• **INSTRUCTIONS TO FOLLOW**
Produce a word-for-word copy of the data that follows, excluding images.
══ DATA SECTION ══
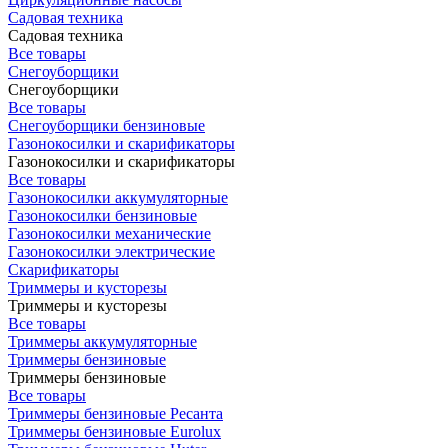
Садовая техника
Садовая техника
Все товары
Снегоуборщики
Снегоуборщики
Все товары
Снегоуборщики бензиновые
Газонокосилки и скарификаторы
Газонокосилки и скарификаторы
Все товары
Газонокосилки аккумуляторные
Газонокосилки бензиновые
Газонокосилки механические
Газонокосилки электрические
Скарификаторы
Триммеры и кусторезы
Триммеры и кусторезы
Все товары
Триммеры аккумуляторные
Триммеры бензиновые
Триммеры бензиновые
Все товары
Триммеры бензиновые Ресанта
Триммеры бензиновые Eurolux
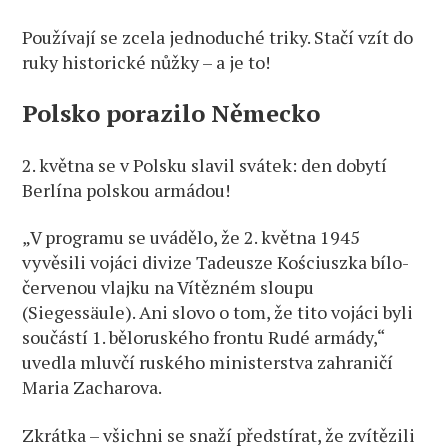
Používají se zcela jednoduché triky. Stačí vzít do
ruky historické nůžky – a je to!
Polsko porazilo Německo
2. května se v Polsku slavil svátek: den dobytí
Berlína polskou armádou!
„V programu se uvádělo, že 2. května 1945
vyvěsili vojáci divize Tadeusze Kościuszka bílo-
červenou vlajku na Vítězném sloupu
(Siegessäule). Ani slovo o tom, že tito vojáci byli
součástí 1. běloruského frontu Rudé armády,“
uvedla mluvčí ruského ministerstva zahraničí
Maria Zacharova.
Zkrátka – všichni se snaží předstírat, že zvítězili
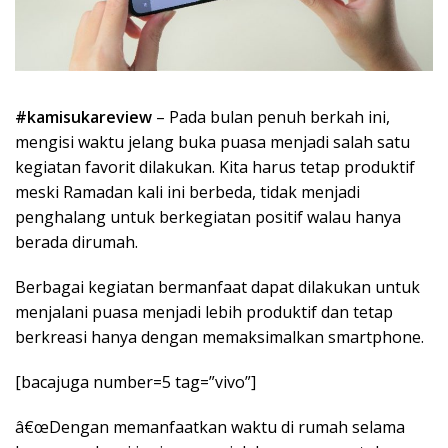
#kamisukareview
– Pada bulan penuh berkah ini,
mengisi waktu jelang buka puasa menjadi salah satu
kegiatan favorit dilakukan. Kita harus tetap produktif
meski Ramadan kali ini berbeda, tidak menjadi
penghalang untuk berkegiatan positif walau hanya
berada dirumah.
Berbagai kegiatan bermanfaat dapat dilakukan untuk
menjalani puasa menjadi lebih produktif dan tetap
berkreasi hanya dengan memaksimalkan smartphone.
[bacajuga number=5 tag=”vivo”]
â€œDengan memanfaatkan waktu di rumah selama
═══
• **EXERCISE SOLUTION**
Садовая техника
Садовая техника
Все товары
Снегоуборщики
Снегоуборщики
Все товары
Снегоуборщики бензиновые
Газонокосилки и скарификаторы
Газонокосилки и скарификаторы
Все товары
Газонокосилки аккумуляторные
Газонокосилки бензиновые
Газонокосилки механические
Газонокосилки электрические
Скарификаторы
Триммеры и кусторезы
Триммеры и кусторезы
Все товары
Триммеры аккумуляторные
Триммеры бензиновые
Триммеры бензиновые
Все товары
Триммеры бензиновые Ресанта
Триммеры бензиновые Eurolux
Používají se zcela jednoduché triky. Stačí vzít do
ruky historické nůžky – a je to!
Polsko porazilo Německo
2. května se v Polsku slavil svátek: den dobytí
Berlína polskou armádou!
„V programu se uvádělo, že 2. května 1945
vyvěsili vojáci divize Tadeusze Kościuszka bílo-
červenou vlajku na Vítězném sloupu
(Siegessäule). Ani slovo o tom, že tito vojáci byli
součástí 1. běloruského frontu Rudé armády,“
uvedla mluvčí ruského ministerstva zahraničí
Maria Zacharova.
Zkrátka – všichni se snaží předstírat, že zvítězili
#kamisukareview
– Pada bulan penuh berkah ini,
mengisi waktu jelang buka puasa menjadi salah satu
kegiatan favorit dilakukan. Kita harus tetap produktif
meski Ramadan kali ini berbeda, tidak menjadi
penghalang untuk berkegiatan positif walau hanya
berada dirumah.
Berbagai kegiatan bermanfaat dapat dilakukan untuk
menjalani puasa menjadi lebih produktif dan tetap
berkreasi hanya dengan memaksimalkan smartphone.
[bacajuga number=5 tag=”vivo”]
â€œDengan memanfaatkan waktu di rumah selama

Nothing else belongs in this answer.